(Document segment)
Expectations of the Civilized World

There is a certain stigma to being over 30 in the Western “Civilized” world. You are expected to:
– Have a steady job
– Be Settled
– Be Married, preferably with children
– Have a dog and a cat
– Have a car or 2
– Have a nice house
– Be financially settled without debt

In truth most people who follow the stigma are:
– Hate their job
– Don’t feel settled, grass is always greener
– Have a rocky marriage
– Can’t stand the dog or cat
– Have a house mortgage threatening to bankrupt them
– Have student loans and car loans and fake financial security by having multiple credit cards

When People Ask Me How??

People often ask me “how I do it, how do I travel and live all over the world??”, I reply that I just “do”! 15 years ago I was still paying off $25 000 US in university fees, had a car payment, rent. I paid most of it off by working as an English Teacher in Seoul, Korea and getting to travel at the same time. Then in 2009 (6 years ago) I was working 3 part time jobs and on unemployment. But I found a way of saving, I gave up my car and used the bus, I shopped at the charity shops, I learnt to reuse things for other purposes, finally I moved back in with the folks and managed to find a great job as a vet nurse and then I saved! I didn’t buy name brands or expensive cars or felt embarrassed that I lived with the folks at 32. Heck, I paid a small rent and helped around the house. I paid off my school loans and without a car or a home loan I had no debt… which meant I could explore the world.

(Supplied data)

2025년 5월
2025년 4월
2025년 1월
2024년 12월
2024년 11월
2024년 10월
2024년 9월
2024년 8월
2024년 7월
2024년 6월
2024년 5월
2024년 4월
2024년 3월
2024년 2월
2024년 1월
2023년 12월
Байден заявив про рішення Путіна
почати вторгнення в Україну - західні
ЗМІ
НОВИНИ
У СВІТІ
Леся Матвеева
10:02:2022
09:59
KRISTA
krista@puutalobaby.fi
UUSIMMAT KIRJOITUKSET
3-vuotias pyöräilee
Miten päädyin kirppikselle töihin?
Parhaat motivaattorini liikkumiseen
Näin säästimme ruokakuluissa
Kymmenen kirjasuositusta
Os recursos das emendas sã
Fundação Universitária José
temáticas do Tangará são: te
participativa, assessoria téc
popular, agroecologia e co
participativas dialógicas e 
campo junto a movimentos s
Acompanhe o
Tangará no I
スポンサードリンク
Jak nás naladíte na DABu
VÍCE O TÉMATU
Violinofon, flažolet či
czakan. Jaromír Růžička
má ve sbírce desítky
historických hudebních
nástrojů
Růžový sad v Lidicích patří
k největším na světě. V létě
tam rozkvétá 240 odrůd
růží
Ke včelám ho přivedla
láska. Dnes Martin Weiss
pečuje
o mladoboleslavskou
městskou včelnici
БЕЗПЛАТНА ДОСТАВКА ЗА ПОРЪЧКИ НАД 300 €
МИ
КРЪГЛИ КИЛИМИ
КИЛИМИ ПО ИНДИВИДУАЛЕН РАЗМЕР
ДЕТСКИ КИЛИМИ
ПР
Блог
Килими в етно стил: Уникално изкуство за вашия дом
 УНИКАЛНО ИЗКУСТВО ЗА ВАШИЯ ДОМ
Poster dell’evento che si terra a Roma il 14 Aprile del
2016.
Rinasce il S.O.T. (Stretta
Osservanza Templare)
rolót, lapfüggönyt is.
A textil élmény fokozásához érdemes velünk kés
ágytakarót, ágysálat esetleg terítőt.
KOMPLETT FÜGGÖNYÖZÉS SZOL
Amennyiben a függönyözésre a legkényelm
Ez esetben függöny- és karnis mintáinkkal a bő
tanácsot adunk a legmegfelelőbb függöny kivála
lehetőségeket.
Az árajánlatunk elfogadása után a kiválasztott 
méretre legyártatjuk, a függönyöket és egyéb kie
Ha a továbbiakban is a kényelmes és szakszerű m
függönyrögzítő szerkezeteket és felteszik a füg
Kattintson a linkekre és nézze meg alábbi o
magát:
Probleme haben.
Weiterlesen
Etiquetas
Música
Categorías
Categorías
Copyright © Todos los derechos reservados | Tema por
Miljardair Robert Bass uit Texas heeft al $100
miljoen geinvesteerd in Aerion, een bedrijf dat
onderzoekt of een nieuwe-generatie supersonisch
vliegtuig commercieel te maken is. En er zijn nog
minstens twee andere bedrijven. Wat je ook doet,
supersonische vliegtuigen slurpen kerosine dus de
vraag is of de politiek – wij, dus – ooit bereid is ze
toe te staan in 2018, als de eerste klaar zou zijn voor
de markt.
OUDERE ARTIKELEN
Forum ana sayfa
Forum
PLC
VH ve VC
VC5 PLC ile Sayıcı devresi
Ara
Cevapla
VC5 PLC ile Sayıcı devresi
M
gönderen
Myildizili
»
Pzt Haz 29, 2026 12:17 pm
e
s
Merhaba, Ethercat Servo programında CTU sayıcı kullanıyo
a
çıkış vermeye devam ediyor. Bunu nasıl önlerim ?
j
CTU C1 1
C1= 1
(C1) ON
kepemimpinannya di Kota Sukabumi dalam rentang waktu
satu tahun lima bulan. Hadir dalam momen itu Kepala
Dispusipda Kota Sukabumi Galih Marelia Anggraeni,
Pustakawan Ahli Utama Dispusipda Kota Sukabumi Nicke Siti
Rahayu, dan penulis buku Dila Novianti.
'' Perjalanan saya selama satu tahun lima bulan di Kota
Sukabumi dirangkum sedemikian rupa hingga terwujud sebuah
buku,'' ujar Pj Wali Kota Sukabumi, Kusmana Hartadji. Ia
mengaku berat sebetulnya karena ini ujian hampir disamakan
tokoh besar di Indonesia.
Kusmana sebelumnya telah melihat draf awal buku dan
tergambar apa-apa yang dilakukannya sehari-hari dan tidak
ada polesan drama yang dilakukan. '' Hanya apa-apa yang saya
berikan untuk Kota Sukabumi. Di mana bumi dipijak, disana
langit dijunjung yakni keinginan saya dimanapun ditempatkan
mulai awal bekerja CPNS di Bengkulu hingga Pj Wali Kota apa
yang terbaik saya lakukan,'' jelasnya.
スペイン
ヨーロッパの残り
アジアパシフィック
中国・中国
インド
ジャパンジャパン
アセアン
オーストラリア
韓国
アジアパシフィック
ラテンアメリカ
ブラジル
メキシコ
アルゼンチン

(Task instructions)
Answer these questions about the text on expectations of the civilized world:
1. What age is given as the point after which people face these expectations?
2. How much in university fees was the writer still paying off 15 years ago?
3. What job did the writer find after moving back in with the folks?

(Answer box)
1. Over 30.
2. $25 000 US.
3. A vet nurse.